His grin, coupled with the slight blush across his cheeks threatens to break my resolve. It’s as if he knows what’s coming and is doing everything in his power to stop me, which I know is impossible because unless Dillon somehow got superpowers during our time apart earlier this fall, he’s not a mind reader.
He can’t possibly know what’s about to happen.
“Ask me anything, especially if it’s something to do with us repeating the last thirty minutes.”
Before I can protest, give in to the ways my mind is screaming at me, he kisses me again and for a split second, I forget all about what I want to ask, what he’s keeping from me and why it all matters as I just take in the way his lips feels when they’re pressed to mine. How electric it is and how truly alive it makes me feel.
“I’m doing it again. I’m sorry. What did you want to ask?” he starts again and I just sigh.
It’s time.
“That sounds serious, Caddy.” He remarks before sliding his body up on the bed and following him, I slide up to, but in the process separate myself from him. The way I react when we’re touching, if I’m gonna get through this then I need to do it completely separated, which the second my body disconnects from his, he notices as his face turns down in a frown and his eyes go sad.
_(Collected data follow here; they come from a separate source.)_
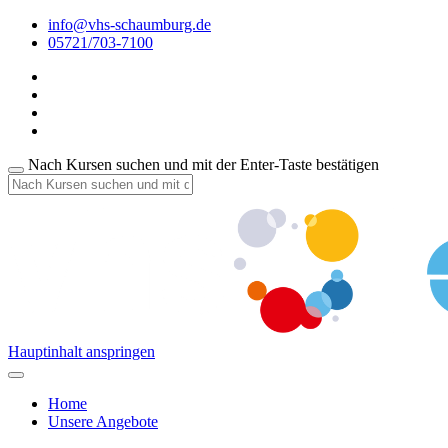
info@vhs-schaumburg.de
05721/703-7100
Nach Kursen suchen und mit der Enter-Taste bestätigen
Hauptinhalt anspringen
Home
Unsere Angebote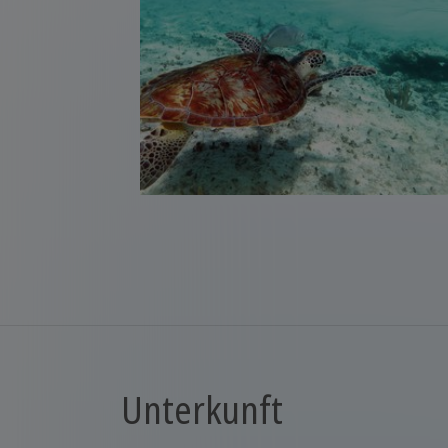
Unterkunft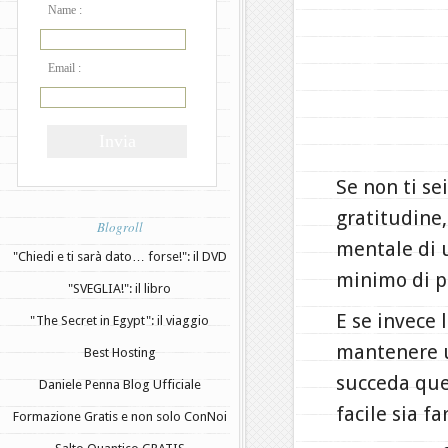
Name :
Email :
Se non ti se
gratitudine
Blogroll
mentale di 
"Chiedi e ti sarà dato… forse!": il DVD
minimo di p
"SVEGLIA!": il libro
E se invece 
"The Secret in Egypt": il viaggio
mantenere u
Best Hosting
succeda que
Daniele Penna Blog Ufficiale
facile sia f
Formazione Gratis e non solo ConNoi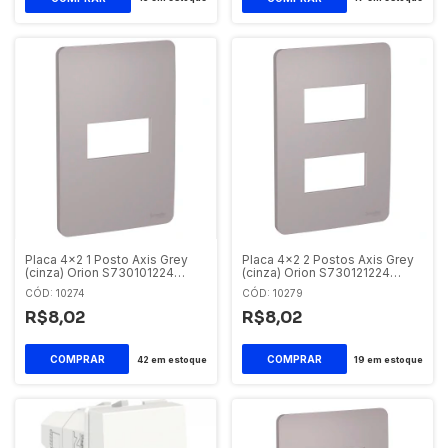
Placa 4x2 1 Posto Axis Grey
Placa 4x2 2 Postos Axis Grey
(cinza) Orion S730101224
(cinza) Orion S730121224
Orion Schneider
Schneider Orion
CÓD: 10274
CÓD: 10279
R$8,02
R$8,02
42
em estoque
19
em estoque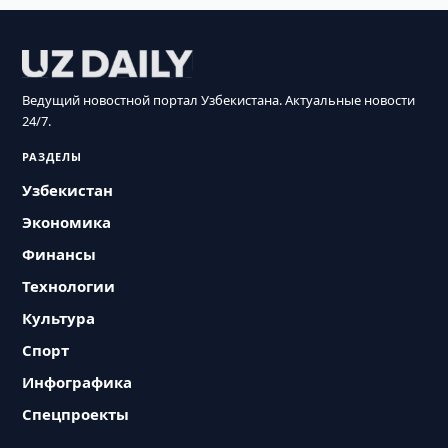
Ведущий новостной портал Узбекистана. Актуальные новости
24/7.
РАЗДЕЛЫ
Узбекистан
Экономика
Финансы
Технологии
Культура
Спорт
Инфографика
Спецпроекты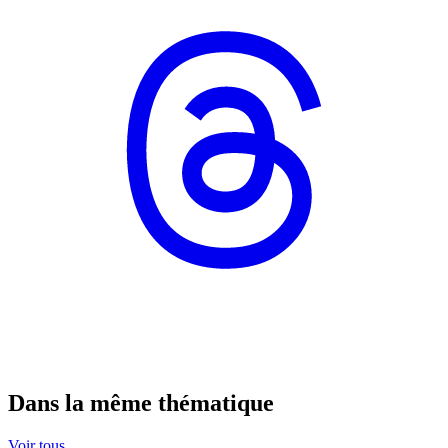
Dans la même thématique
Voir tous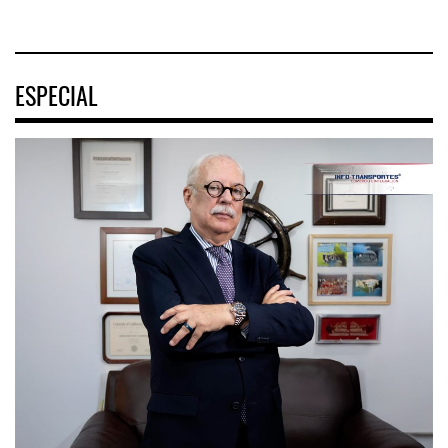
ESPECIAL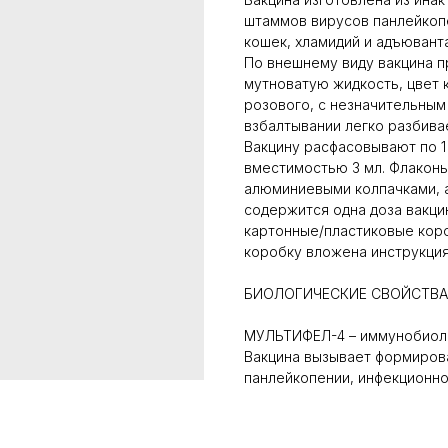
штаммов вирусов панлейкопе
кошек, хламидий и адъюванта
По внешнему виду вакцина п
мутноватую жидкость, цвет 
розового, с незначительным
взбалтывании легко разбива
Вакцину расфасовывают по 1
вместимостью 3 мл. Флакон
алюминиевыми колпачками, а
содержится одна доза вакци
картонные/пластиковые короб
коробку вложена инструкция
БИОЛОГИЧЕСКИЕ СВОЙСТВА
МУЛЬТИФЕЛ-4 – иммунобиоло
Вакцина вызывает формирова
панлейкопении, инфекционн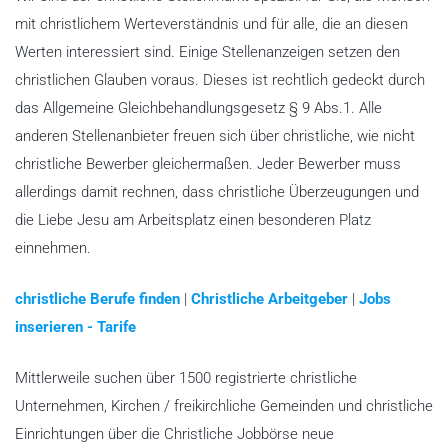
mit christlichem Werteverständnis und für alle, die an diesen
Werten interessiert sind. Einige Stellenanzeigen setzen den
christlichen Glauben voraus. Dieses ist rechtlich gedeckt durch
das Allgemeine Gleichbehandlungsgesetz § 9 Abs.1. Alle
anderen Stellenanbieter freuen sich über christliche, wie nicht
christliche Bewerber gleichermaßen. Jeder Bewerber muss
allerdings damit rechnen, dass christliche Überzeugungen und
die Liebe Jesu am Arbeitsplatz einen besonderen Platz
einnehmen.
christliche Berufe finden
|
Christliche Arbeitgeber
|
Jobs
inserieren - Tarife
Mittlerweile suchen über 1500 registrierte christliche
Unternehmen, Kirchen / freikirchliche Gemeinden und christliche
Einrichtungen über die Christliche Jobbörse neue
“Now I’m really worried. What’s going on?”
“How long have you been doing drugs?”
Not the first question I wanted to ask and definitely not the way I wanted it to come out, my own voice reverberating back to me and instantly turning my stomach inside out.
So much for doing this the right way. Approaching it in a way that won’t make him get defensive and mean the way I know he can get if he’s pushed or backed into a corner.
“Umm, what?” he asks, his expression giving away nothing but confusion. “I’m not doing drugs.”
“Are you taking amphetamines?”
His body stiffens at my question and his face goes hard, the normal light peach I’m used to now turning pale. Wording it differently means he’s been caught and he knows it.
> “Where did you hear that?”
“Are you denying it?”
Eyes lowering again, expression still hard, lips that I love so much straighter then I’ve ever seen them, he’s answering me without words. I hate this. Accusing him, forcing his hand and making him tell me the truth. It’s not supposed to be like this with us.
I know the way Dillon is, the issues he has trusting and caring and how he’s still dealing with everything that both of his parents put him through. I know all of it, but I was the one person he wasn’t like that with. For the last year even when we were miles apart, there wasn’t anything he couldn’t and wouldn’t tell me. Sure, he might not have told me how bad it was for him, us being apart but that made sense to me. It wasn’t as important as something like this.
It’s the things like this he would never have kept from me and yet, that’s exactly what he did and despite how angry I want to be, I’m not. I’m just hurt because there has to be a reason it all changed. I just need to know what it is so I can figure out a way to fix it and change it back.
“It was Kane, right? Asshole found you and couldn’t resist telling you everything could he?”
“This has nothing to do with who told me, Dillon. I know now.”
You can cut the tension between us with a knife. His is feeding into mine and it’s putting me on edge, which if my body looks anything to him like his does to me, is not a good thing.
We went from complete bliss to a nightmare in a matter of seconds.
This would be an awesome time to wake up.
“I’m not mad.” I try and explain, hoping to take some of the edge off. “I just want to you talk to me, Tell me the truth.”
“The truth? Seems like you already have that. You already know what you believe, so why should I bother?”
This is not my boyfriend right now. It’s the guy that for whatever reason thought he wasn’t good enough and started taking something that’s changing him. I need to remember that, but it gets harder to do considering I can hear the edge to his tone now where I couldn’t before.